What Are the Tidyverse Packages in R Language?
When working with Data Science in R then Tidyverse packages is widely used. They were created specifically for data science tasks and follow a consistent design making them easy to use and efficient.
Understanding Tidyverse Packages in R
There are eight core Tidyverse packages namely ggplot2, dplyr, tidyr, readr, purrr, tibble, stringr and forcats that are mentioned in this article. All of these packages are loaded automatically at once with the install.packages("tidyverse") command. .

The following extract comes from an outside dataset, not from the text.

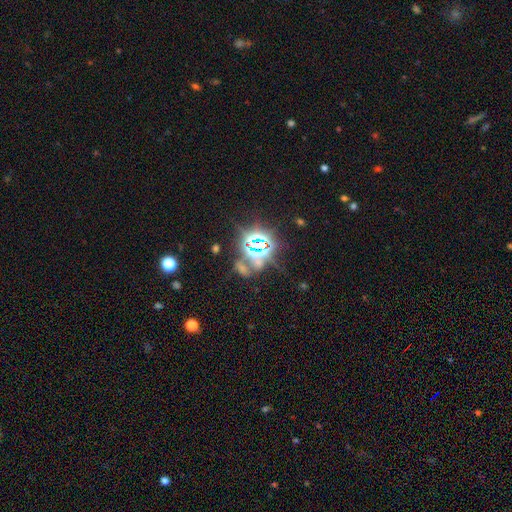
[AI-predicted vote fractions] smooth_or_featured: star or artifact (p=0.80) [alt: smooth p=0.12]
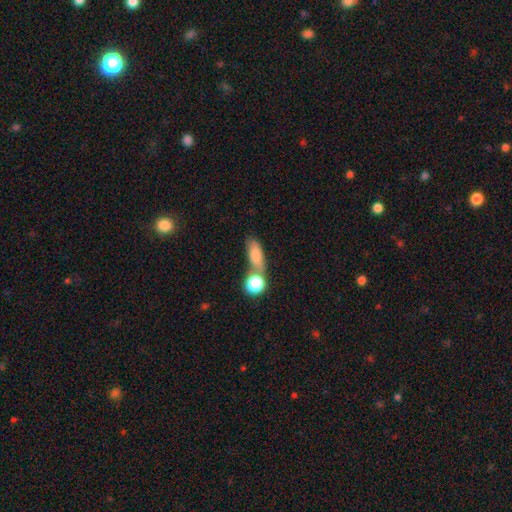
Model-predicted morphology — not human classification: Smooth or featured? Predicted: smooth (p=0.78). How rounded? Predicted: in between (p=0.65). Merging? Predicted: none (p=0.48).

Category | Popular R Packages |
---|---|
Data Visualization and Exploration | ggplot2 |
Data Wrangling and Transformation | dplyr, tidyr, stringr, forcats |
Data Import and Management | tibble, readr |
Functional Programming | purrr |
In addition to these packages it also has some specialized packages that are not loaded automatically but need to be called. It include the DBI for relational databases, httr for web APIs, rvest for web scraping, etc. Now, let’s see the core Tidyverse packages and learn more about them:
Data Visualization and Exploration in Tidyverse in R
1. ggplot2 library
ggplot2 is an R data visualization library that is based on The Grammar of Graphics. It can create data visualizations such as bar charts, pie charts, histograms, scatterplots, error charts, etc using high-level API. It also allows you to add different types of data visualization components or layers in a single visualization.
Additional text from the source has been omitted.